### Problem to solve
From the listing below, pull out every line where the string "tail" appears.

*** Begin section ***

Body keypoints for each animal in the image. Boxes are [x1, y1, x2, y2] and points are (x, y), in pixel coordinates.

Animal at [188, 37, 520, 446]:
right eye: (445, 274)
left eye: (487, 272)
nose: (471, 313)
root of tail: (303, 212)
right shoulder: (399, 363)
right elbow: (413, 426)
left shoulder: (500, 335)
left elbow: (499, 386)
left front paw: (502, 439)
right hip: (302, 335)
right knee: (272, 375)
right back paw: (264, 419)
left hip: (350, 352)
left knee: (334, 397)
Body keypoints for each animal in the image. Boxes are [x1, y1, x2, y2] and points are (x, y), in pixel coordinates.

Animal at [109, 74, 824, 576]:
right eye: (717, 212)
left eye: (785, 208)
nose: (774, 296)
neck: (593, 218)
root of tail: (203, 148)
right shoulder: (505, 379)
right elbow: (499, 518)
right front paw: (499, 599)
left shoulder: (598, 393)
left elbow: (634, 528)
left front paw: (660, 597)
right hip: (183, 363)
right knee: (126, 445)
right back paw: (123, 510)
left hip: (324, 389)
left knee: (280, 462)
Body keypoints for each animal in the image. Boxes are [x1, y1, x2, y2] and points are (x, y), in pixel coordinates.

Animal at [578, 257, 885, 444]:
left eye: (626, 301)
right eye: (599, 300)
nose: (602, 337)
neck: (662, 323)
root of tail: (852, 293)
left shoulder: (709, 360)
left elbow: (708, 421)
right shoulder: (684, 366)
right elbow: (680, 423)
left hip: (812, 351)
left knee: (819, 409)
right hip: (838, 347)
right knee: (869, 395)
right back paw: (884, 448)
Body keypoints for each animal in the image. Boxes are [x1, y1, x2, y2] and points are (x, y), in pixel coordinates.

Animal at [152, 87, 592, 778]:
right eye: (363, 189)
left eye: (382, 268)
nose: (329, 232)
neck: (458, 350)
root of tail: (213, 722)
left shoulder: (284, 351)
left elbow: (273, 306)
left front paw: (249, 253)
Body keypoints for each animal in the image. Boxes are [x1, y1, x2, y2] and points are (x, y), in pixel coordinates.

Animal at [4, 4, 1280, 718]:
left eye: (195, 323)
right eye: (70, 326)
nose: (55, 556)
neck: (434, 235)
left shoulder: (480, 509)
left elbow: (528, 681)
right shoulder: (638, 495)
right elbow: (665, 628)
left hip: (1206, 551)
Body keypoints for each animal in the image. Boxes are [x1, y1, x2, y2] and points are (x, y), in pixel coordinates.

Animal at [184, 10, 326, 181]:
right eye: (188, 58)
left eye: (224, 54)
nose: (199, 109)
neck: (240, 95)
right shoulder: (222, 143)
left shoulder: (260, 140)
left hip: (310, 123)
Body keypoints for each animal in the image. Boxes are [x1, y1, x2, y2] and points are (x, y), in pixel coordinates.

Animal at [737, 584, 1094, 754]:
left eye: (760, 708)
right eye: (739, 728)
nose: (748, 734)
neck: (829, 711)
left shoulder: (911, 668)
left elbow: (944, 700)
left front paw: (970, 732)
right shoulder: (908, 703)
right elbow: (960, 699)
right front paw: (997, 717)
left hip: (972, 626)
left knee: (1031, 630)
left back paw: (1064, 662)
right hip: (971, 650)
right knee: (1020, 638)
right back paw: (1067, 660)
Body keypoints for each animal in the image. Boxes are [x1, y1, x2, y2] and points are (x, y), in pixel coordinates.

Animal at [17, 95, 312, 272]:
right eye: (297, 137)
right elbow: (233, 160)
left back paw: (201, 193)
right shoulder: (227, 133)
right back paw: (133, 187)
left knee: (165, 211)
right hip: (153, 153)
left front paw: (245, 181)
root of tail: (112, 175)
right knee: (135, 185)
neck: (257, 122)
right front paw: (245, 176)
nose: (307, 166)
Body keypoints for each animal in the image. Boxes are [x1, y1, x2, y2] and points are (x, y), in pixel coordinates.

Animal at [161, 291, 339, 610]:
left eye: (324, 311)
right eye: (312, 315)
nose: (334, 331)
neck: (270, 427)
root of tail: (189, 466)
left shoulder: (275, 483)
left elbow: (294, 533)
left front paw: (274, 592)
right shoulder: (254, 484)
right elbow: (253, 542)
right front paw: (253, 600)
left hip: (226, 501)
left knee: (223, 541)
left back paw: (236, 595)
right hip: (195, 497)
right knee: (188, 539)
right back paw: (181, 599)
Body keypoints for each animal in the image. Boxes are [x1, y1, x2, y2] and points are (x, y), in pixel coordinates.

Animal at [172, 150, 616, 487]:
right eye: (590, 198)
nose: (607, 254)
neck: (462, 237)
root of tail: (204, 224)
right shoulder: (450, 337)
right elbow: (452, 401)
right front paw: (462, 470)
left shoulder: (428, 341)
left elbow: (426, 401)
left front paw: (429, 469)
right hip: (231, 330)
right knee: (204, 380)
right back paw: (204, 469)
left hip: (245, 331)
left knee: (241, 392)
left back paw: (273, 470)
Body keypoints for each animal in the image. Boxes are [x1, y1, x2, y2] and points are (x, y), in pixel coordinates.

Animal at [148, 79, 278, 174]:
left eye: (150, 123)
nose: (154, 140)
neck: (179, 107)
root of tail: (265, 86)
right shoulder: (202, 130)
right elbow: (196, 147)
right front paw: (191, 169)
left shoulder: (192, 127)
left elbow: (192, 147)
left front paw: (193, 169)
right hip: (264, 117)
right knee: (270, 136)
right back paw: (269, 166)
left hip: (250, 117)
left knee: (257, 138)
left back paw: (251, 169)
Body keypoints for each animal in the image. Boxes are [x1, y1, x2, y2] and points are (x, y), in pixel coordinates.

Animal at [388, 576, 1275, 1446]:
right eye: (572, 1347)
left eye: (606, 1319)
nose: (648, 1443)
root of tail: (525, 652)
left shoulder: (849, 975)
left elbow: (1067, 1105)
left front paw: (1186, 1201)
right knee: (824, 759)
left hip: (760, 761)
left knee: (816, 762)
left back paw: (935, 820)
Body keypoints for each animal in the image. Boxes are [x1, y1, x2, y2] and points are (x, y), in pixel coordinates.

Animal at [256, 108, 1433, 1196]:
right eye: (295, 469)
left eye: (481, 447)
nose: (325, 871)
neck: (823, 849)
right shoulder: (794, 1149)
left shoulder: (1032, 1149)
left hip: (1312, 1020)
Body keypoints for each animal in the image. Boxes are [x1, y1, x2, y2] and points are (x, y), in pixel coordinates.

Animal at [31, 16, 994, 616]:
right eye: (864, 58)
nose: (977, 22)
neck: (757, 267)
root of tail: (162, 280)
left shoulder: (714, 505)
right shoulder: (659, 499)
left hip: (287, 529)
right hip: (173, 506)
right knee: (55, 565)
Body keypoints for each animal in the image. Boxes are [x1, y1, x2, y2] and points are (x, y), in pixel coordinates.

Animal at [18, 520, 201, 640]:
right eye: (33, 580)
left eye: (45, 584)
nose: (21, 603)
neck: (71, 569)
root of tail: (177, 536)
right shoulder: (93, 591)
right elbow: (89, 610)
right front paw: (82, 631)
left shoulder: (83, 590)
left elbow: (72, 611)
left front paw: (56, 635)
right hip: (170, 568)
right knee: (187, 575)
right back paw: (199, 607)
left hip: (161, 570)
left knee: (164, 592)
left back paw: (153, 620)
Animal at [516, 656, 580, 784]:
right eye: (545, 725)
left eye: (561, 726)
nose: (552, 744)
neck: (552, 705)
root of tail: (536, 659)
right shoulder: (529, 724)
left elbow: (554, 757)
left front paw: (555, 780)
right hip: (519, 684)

*** End section ***

### Expected answer
root of tail: (303, 212)
root of tail: (203, 148)
root of tail: (852, 293)
root of tail: (213, 722)
root of tail: (112, 175)
root of tail: (189, 466)
root of tail: (204, 224)
root of tail: (265, 86)
root of tail: (525, 652)
root of tail: (162, 280)
root of tail: (177, 536)
root of tail: (536, 659)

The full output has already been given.